There’s just 1% of the data center industry that’s liquid cooled, and still, 99% has to be liquid-cooled the next 10-15 years.
Source: Former Data Center Operations Manager at Meta
4. Sizing the opportunity and understanding the challenges
I believe there are several opportunities and challenges in the industry. While the timing will be anyone’s guess, it does seem that the cooling opportunity that AI brings with it is significant. With hyperscalers and co-locators expected to invest significant sums in AI data centers over the coming years, a substantial portion of this expense is likely to be allocated to cooling infrastructure, thereby significantly expanding the industry. With these data centers working day in and day out, the maintenance opportunity also seems significant over time.
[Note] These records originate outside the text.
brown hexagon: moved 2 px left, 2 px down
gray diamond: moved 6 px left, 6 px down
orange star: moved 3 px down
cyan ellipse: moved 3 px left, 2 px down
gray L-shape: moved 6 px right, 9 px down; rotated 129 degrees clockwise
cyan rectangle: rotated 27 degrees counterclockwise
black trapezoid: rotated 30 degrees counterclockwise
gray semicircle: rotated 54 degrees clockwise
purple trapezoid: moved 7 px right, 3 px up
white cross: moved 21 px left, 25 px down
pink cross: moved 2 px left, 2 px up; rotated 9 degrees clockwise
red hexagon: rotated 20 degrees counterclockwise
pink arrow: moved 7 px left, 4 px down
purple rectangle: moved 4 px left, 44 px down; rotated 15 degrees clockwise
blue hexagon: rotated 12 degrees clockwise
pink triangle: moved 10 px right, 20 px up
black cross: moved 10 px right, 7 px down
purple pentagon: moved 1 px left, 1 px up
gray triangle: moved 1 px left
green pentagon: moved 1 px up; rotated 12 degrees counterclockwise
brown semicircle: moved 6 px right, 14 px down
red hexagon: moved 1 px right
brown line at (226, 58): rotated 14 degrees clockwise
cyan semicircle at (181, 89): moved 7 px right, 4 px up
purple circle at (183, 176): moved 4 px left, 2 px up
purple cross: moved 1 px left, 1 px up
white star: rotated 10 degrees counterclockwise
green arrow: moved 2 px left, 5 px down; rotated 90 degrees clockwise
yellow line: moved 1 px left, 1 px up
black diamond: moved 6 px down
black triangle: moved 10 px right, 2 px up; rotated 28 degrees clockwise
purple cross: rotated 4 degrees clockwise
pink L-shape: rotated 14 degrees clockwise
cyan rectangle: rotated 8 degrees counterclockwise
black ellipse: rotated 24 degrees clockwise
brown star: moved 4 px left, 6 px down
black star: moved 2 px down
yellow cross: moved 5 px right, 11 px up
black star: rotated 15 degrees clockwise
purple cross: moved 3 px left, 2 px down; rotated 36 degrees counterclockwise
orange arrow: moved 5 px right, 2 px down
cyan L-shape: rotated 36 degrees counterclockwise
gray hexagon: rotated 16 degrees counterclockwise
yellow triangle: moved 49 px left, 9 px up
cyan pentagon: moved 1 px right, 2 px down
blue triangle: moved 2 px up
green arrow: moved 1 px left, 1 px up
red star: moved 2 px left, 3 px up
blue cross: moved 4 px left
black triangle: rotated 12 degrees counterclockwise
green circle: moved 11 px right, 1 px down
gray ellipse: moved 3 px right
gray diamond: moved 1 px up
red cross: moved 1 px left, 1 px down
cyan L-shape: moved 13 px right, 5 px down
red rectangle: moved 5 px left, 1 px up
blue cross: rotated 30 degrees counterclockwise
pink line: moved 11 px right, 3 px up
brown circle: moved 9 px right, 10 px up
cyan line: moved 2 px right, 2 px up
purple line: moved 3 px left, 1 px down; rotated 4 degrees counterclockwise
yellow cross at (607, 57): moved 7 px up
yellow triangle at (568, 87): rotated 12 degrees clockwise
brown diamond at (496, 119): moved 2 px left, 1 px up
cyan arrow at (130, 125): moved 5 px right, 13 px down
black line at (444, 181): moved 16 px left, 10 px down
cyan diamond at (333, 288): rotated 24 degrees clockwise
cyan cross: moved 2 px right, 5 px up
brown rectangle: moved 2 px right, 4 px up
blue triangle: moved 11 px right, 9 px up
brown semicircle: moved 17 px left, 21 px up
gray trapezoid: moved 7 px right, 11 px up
Now, there are a couple of things to be aware of here. I would categorize the challenges into two main groups:
The evolution of the technology
Expanding supply coupled with a lack of differentiation
Let’s start with the first. As discussed throughout the article, cooling technology is evolving rapidly. Over the past 5 years, we’ve gone from air cooling to direct liquid cooling to immersion cooling. The industry is hungry for more computing power, which means that more heat will be generated. However, the industry is also seeking more efficient solutions and cooling methods, making innovation a requirement. This ultimately means that whatever solution is the most used today can change in a couple of years, and nobody really knows how it will evolve.
This “flaw” is much more dangerous when coupled with the second one. There’s currently a supply crunch in the industry because hyperscalers are investing significant amounts of money into data centers, and the cooling industry is unprepared. This supply/demand imbalance might create a false impression that providers are differentiated. While there might be some differentiation in terms of customized solutions (as a former Meta employee said: “Those kind of custom solutions and those kind of custom partnerships is what the hyperscalers look for”), commodity equipment is not differentiated, and numerous companies can offer it.
The cooling industry, however, is aggressively investing in capacity to satisfy the needs of the data center industry, which may lead to a situation where demand and supply balance out eventually, and providers start to compete on price to gain contracts. This would be further accelerated if hyperscalers and co-locators decide to slow down the buildout. Right now, margins and backlogs can be a tad misleading because demand outpaces supply but it’s unlikely that the industry will remain in said supply crunch forever. This might also be what the market is worried about, as the stocks of providers of said infrastructure are significantly off their highs after delivering staggering returns over the past couple of years, and despite backlogs and growth still remaining at a good level.
Two of these companies dissapointed on margins, which honestly is consistent with competitive intensity increasing as supply catches demand:
Even though everything has a price, this seems to be a good example of an okay industry being disguised as a great industry due to a temporary supply/demand imbalance. The imbalance will not correct itself overnight, but when it does, the industry can potentially look a lot different than it does today. Operating margins are currently acceptable for these providers, but this is a capital-Intensive industry where excess supply can quickly erode these margins.
I am currently looking into one of the three cooling infrastructure providers I shared in the graph above (in many cases, this is not their only business), which has a somewhat differentiated approach to data center cooling infrastructure and has been growing staggeringly fast. I hope to bring an in-depth report for paid subscribers soon.
Have a great 4th of July,
Leandro
Great article - have you looked into Vertiv Holdings also in this space. Dave Cote had a amazing track record as CEO of Honeywell and has been the chairman of the board at Vertiv since it went public.
Excellent article. Great overview of data center construction directly applicable to stock selection. Thanks!